I heard an absolutely wonderful statement today (thank you Margaret) and it struck me with its beautiful simplicity. To quote:
"What if the Anglican Patrimony is people?"
This is not to deny all the practices and perspectives that make up the "culture" of the Anglican Patrimony; certainly not. Yet it is trying to point out something that is often forgotten in all the hustle and bustle of theological blatheration that does more to cloud the issues than to clear them up. The practices only exist if there are people who are doing them, and the perspectives only exist if there are people who are holding them. These things, like love, only exist in the performance of them, and we often forget that it is the people who are the "flesh and blood" of what we are discussing (pun intended).
It is not as though we can discuss a structure of a vestry or parish council and imagine that structure without it being filled by people. Hence, it is those very people's souls which are what we are supposed to be preserving when we seek to obey the Holy Father's wishes in Anglicanorum Coetibus. The academic side of things only exists because there are academicians who are "academizing". To get all caught up in a heated torrent of debate over any detail of the faith will usually mean that we have come to believe that we are discussing Plato's forms rather than the behaviors of men and women who are loved by Christ.
When I see the behaviors of many Christians today, it seems as though they want us to believe that they love their brother enough to kill him. Oddly, I recall the command being more along the lines of loving our brother enough to die for him. Sometimes this dying for our brother means dying to self. There are many ways that you can live out that "dying to self", but if nothing in you changes, then you have not died to self. One can die to self by just shutting his mouth (or putting Chinese handcuffs on your typing fingers); one can die to self by apologizing to a brother (publicly if the offense was public); or one can die to self by saying "yessir" when the Ordinary tells you to do something you do not want to do.

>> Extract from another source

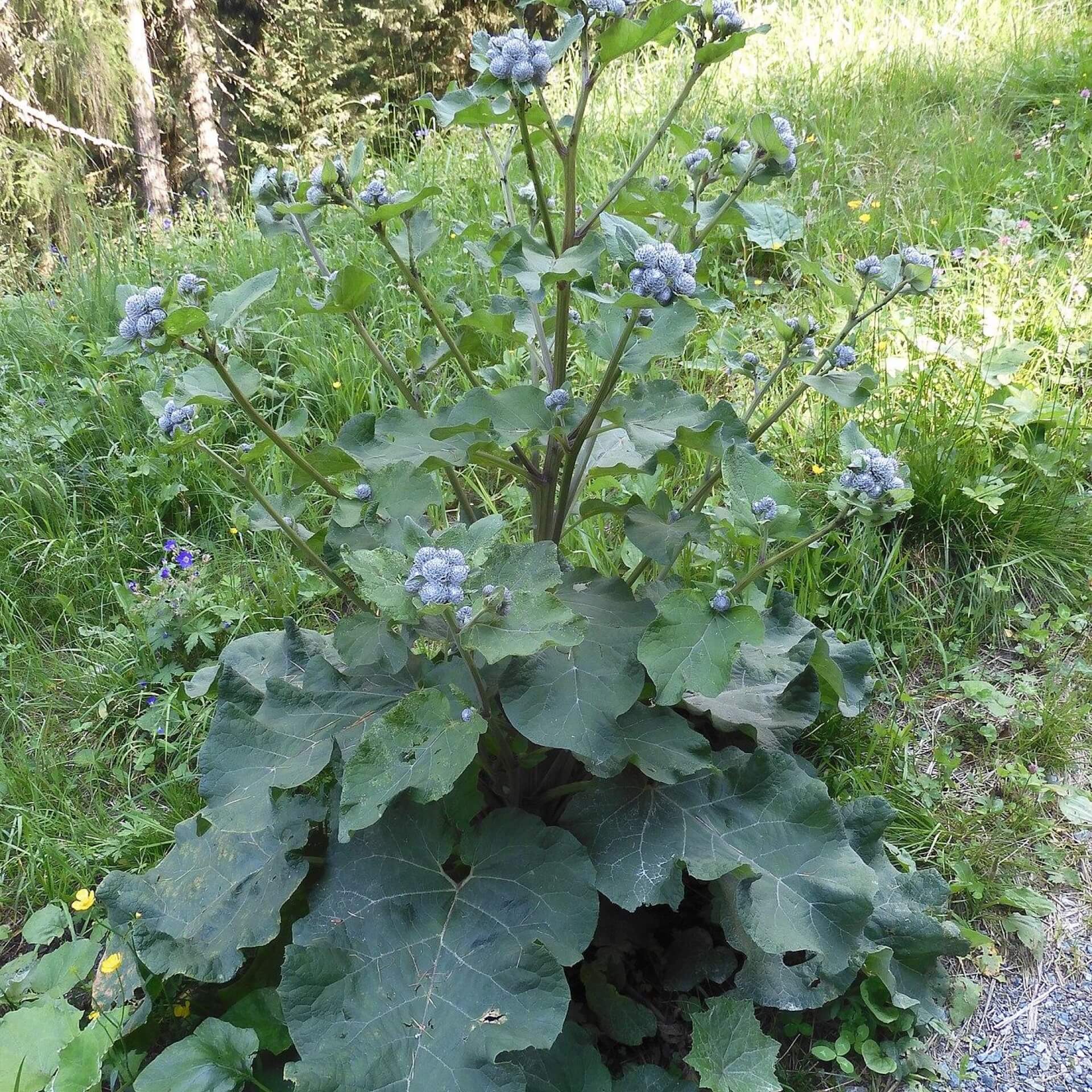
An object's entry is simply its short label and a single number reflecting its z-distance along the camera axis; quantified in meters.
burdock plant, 1.44
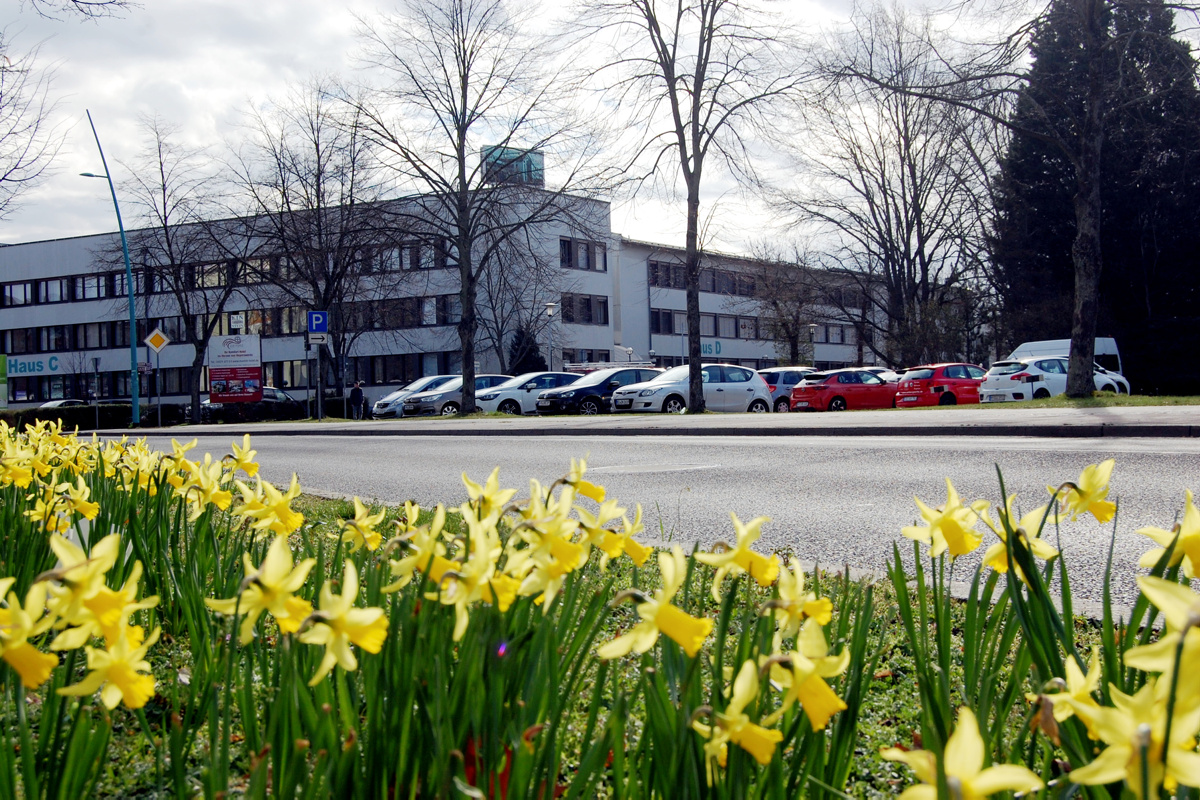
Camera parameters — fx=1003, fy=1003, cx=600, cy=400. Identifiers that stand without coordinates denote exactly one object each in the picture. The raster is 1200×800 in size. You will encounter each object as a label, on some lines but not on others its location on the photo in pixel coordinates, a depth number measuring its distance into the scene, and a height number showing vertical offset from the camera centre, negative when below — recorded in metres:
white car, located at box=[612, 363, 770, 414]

To preserve the human part of the patrimony means that we are to be "our brother's keeper". This is so because these beautiful practices and ideas will become ugly and unholy if we use them as swords against the tender heart of a confused Christian brother. There are some who pride themselves in defending a cause or system as though they were the last defender of the faith, and yet all they are accomplishing is the alienation of one that they should be seeking to help to grow in faith. Better to let the cause go and save the man, than to let the man go and save the cause.
Many of us find great joy in the Anglican Patrimony. Yet, every one of those aspects that you enjoy are mere words on paper (or the screen) if you do not treat the people as more important. To turn a phrase: God made the patrimony for man, and not man for the patrimony. Sometimes we forget this, and it shows when we least expect it.
There are many, many souls out there who have been dragged out to sea by the undertow of either the liberalism in the Episcopal Churches or the cantankerousness of the "continuing" Anglican denominations. Others have merely wandered into the waves because they got confused by much that has happened recently in the Catholic Church. A new ship is setting sail now in the American Ordinariate and the sailors who board her need to do more than keep the deck clean. They need to be going out seeking those who are floating in the sea of modern relativism and immorality; those who have fallen away and yet not found (or forgotten) their true home in the barque of Peter. They have been treading dangerous waters for quite some time and have not found safe harbor; let us seek and find them with all the passion of the Chief Shepherd looking for His lost sheep. This is what it means to preserve the patrimony more than anything else: to seek and save that which was lost.